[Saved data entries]
"""

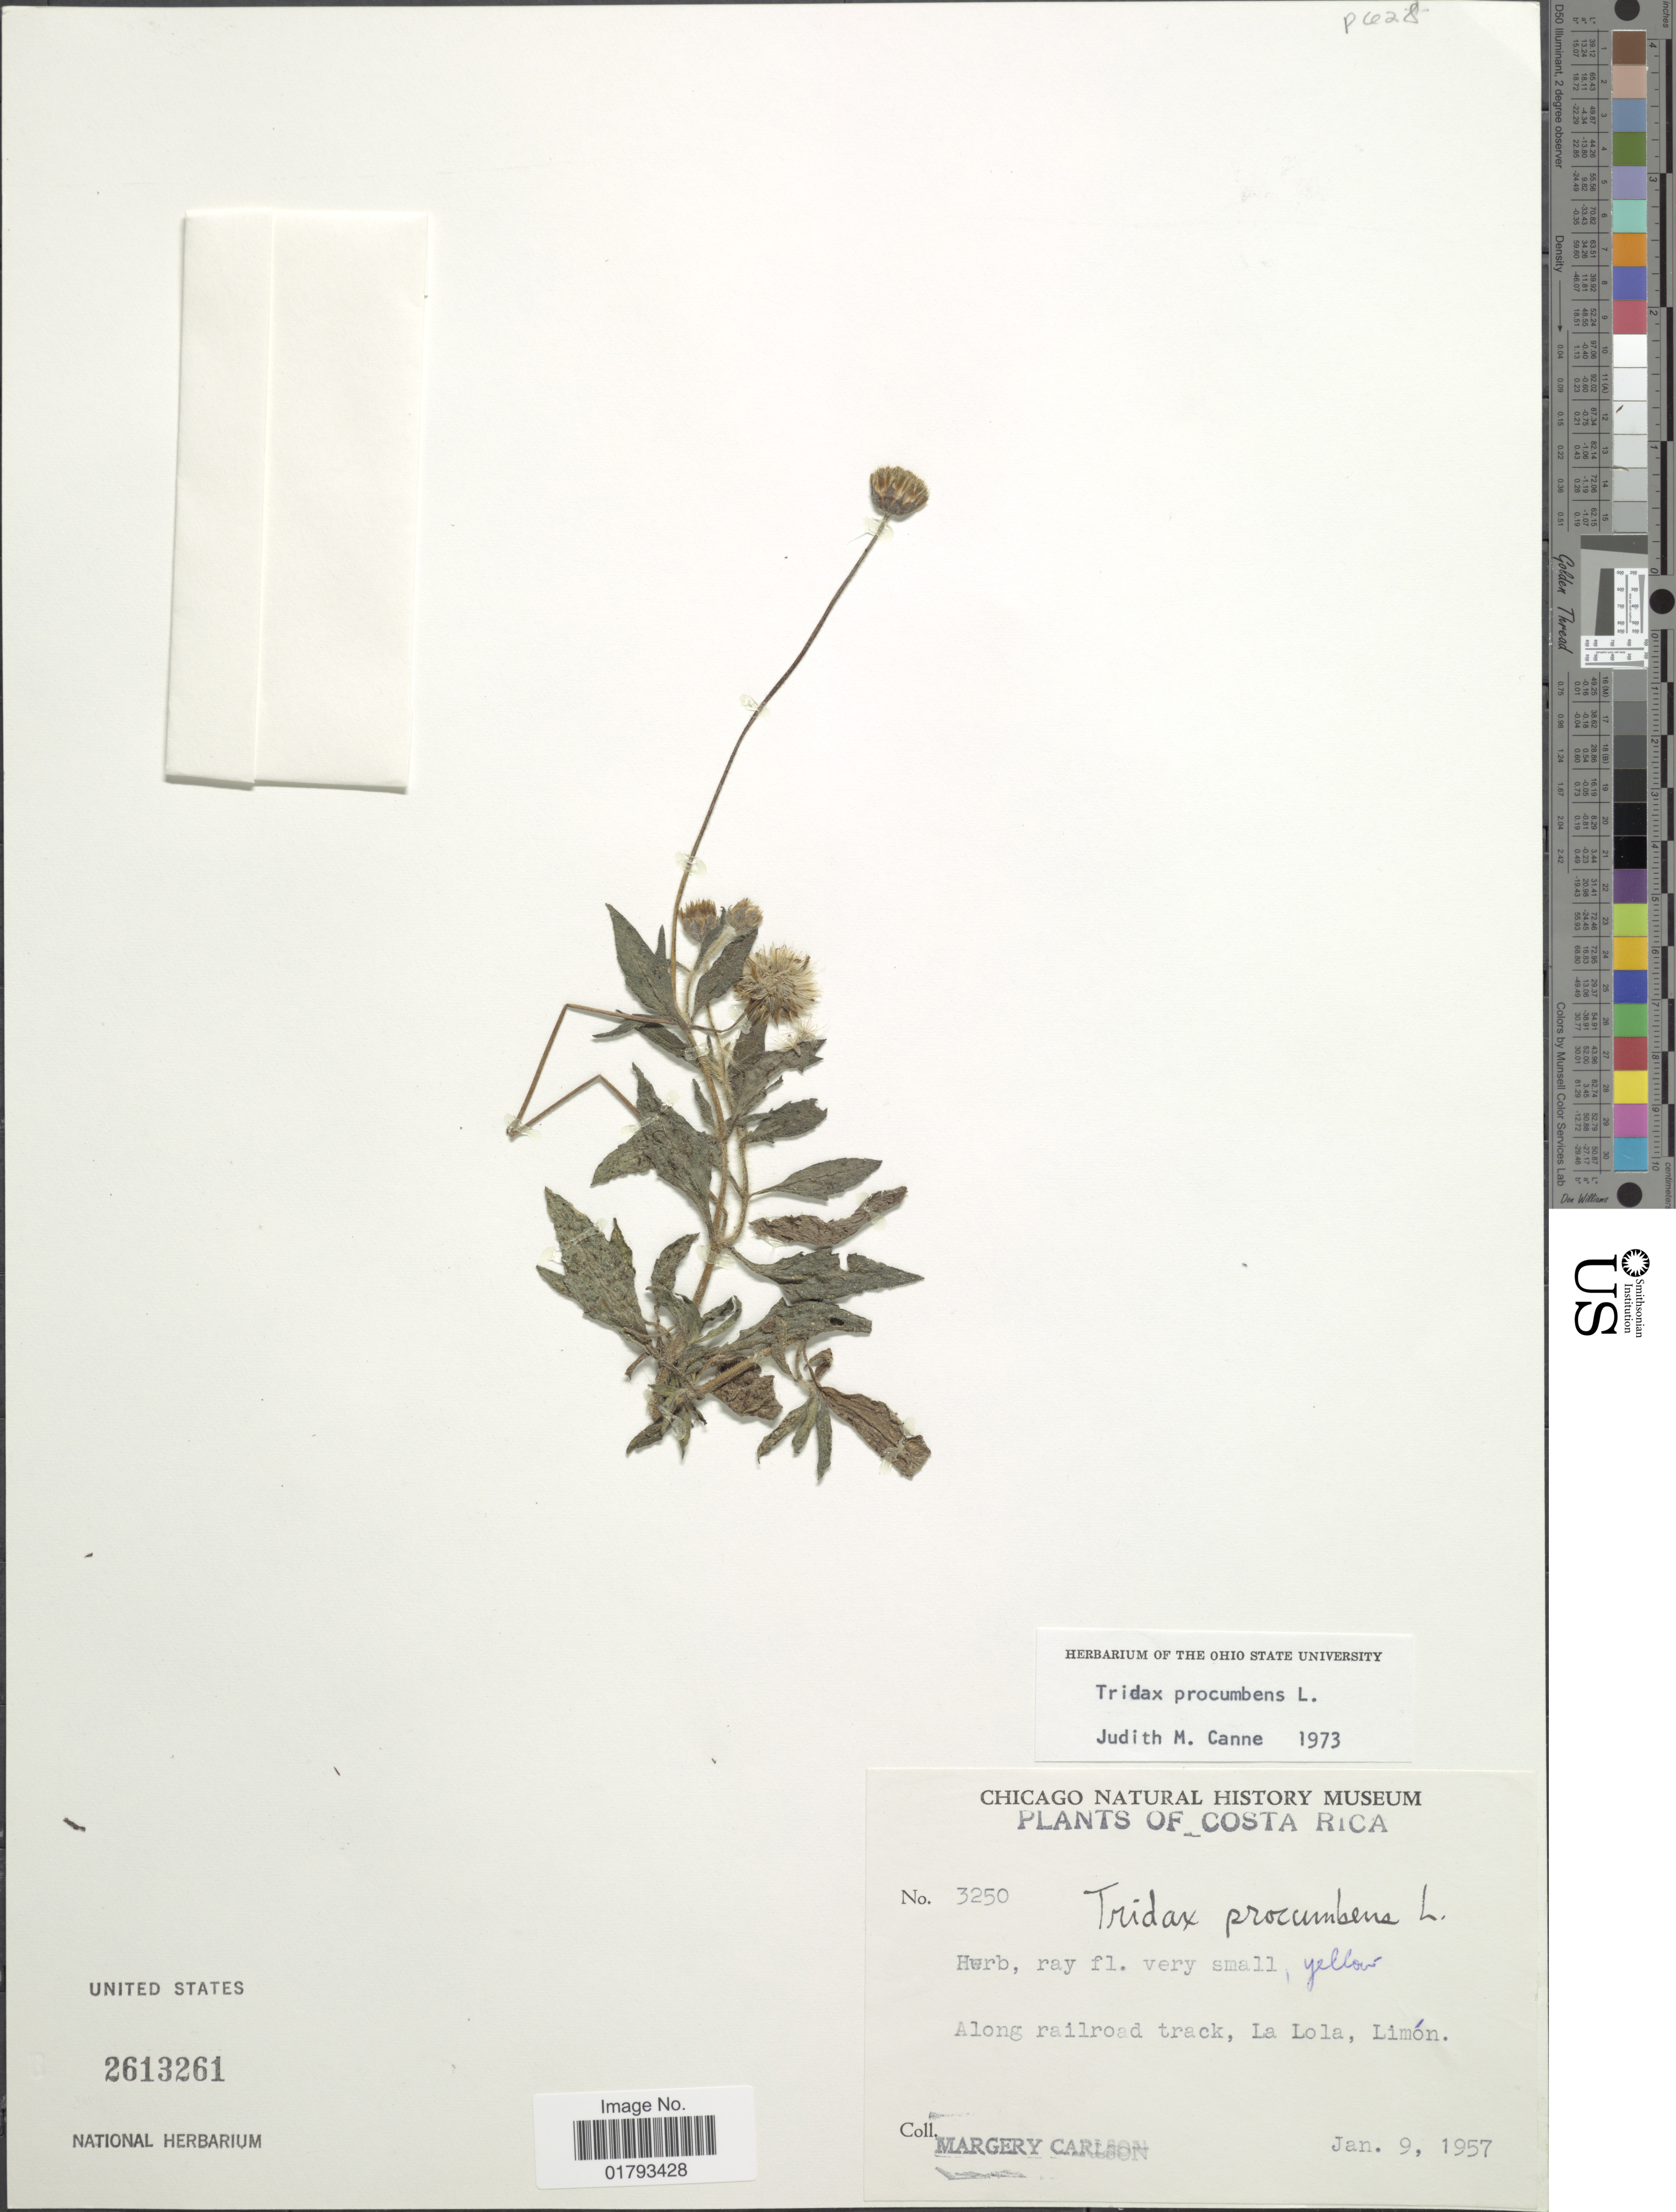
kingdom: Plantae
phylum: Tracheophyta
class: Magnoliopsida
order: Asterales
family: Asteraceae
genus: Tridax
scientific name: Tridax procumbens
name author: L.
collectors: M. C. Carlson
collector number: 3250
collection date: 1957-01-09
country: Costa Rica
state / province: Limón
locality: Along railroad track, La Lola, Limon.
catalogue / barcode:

"""

#### The exercise
Starting at the line containing "collection date: 1957-01-09" and ending with the last line of the data, swap "country" for "nation". Reproduce only those lines and leave everything else unchanged.

#### Reply to the exercise
collection date: 1957-01-09
nation: Costa Rica
state / province: Limón
locality: Along railroad track, La Lola, Limon.
catalogue / barcode:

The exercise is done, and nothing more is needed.